# Charles' Church, Plymouth



## kernowexpeditionary (May 5, 2008)

Charles church was built in 1641, and sadly burnt out in the blitz 21st march 1941, despite calls to demo the remains in the mid 50's the church was left to stand as a reminder to all those who were killed during the plymouth blitz...

it really is a beautiful building, that is now nicely lit, and provides a thought provoking landmark of the city.....

been meaning to take some pics of this place for ages as its very photogenic & was pleased to have access to the tower.....

wicked little explore....


----------



## Foxylady (May 6, 2008)

That's a lovely church, Ke. Great photos, too. It's such a shame that so many buildings were lost in Plymouth during WW2...nice to see at least the remains of that one. Thanks for sharing that.


----------



## Super Slueth (May 7, 2008)

There's a certain poignancy about the photo with the gate, quite haunting. ps don't mean the ghostly kind. 

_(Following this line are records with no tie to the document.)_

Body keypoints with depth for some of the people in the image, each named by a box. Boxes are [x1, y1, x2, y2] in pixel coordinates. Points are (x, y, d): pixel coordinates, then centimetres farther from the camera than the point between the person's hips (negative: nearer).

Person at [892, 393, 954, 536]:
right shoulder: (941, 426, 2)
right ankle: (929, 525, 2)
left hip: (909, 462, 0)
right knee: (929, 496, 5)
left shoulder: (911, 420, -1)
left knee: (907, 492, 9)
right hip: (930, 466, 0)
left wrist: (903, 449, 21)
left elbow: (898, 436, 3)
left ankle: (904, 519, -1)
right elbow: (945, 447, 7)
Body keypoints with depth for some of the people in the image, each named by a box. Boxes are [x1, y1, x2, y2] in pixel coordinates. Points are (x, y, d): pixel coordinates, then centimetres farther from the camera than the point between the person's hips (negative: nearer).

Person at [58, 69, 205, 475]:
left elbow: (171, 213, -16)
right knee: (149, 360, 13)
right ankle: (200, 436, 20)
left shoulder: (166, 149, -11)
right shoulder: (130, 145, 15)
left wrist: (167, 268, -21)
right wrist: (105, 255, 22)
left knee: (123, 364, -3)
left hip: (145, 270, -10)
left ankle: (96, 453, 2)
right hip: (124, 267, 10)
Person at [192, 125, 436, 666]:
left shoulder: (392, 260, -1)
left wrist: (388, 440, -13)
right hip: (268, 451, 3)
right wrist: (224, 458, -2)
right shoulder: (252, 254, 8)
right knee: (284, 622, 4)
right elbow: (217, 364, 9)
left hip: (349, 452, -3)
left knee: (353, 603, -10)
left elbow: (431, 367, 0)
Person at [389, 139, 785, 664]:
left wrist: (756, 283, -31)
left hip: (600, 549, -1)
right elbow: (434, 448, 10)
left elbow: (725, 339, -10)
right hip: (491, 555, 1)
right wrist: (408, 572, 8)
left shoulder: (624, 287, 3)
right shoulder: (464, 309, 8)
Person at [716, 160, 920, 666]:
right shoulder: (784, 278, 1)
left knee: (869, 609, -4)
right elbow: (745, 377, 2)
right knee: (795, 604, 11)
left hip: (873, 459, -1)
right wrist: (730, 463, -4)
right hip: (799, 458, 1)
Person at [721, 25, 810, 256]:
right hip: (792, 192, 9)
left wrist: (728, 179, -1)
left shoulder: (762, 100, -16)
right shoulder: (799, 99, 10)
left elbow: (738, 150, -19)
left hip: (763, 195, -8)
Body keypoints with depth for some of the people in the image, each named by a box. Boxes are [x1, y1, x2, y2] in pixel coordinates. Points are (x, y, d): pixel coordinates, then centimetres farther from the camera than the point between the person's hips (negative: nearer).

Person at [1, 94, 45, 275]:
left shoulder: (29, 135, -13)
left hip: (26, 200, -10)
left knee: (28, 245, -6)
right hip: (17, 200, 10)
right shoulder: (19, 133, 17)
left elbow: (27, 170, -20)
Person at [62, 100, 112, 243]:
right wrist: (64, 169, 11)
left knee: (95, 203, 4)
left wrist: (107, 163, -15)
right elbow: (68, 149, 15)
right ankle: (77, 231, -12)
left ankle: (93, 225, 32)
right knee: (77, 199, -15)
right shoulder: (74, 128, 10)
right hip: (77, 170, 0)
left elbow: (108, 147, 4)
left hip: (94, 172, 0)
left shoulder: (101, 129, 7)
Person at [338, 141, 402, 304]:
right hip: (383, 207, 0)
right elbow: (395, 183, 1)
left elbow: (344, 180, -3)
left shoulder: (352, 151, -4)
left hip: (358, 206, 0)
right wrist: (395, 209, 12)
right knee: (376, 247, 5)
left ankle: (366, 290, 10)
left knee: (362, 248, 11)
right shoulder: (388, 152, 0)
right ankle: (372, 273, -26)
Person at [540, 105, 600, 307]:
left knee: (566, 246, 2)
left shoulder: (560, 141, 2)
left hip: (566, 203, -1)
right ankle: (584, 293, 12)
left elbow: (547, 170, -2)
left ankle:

Where does the arch lead to on the third photo? It looks ike it goes into a tunnel.


----------



## graybags (May 7, 2008)

*CC*

Drove past a few weeks ago, somebody was camped out there...
The third pic is quite high up, so not a tunnel...
G


----------



## Neosea (May 7, 2008)

Nice one, thanks for the pic's


----------



## kernowexpeditionary (May 12, 2008)

the door isnt a tunnel!


----------



## King Al (May 12, 2008)

Nice pics, Like the stair way and the pic through the bars


----------



## lycos (May 14, 2008)

*nice one...*

Cracking pics as usual kernow, keep it up mate,
Still waitin for this beer...haha


----------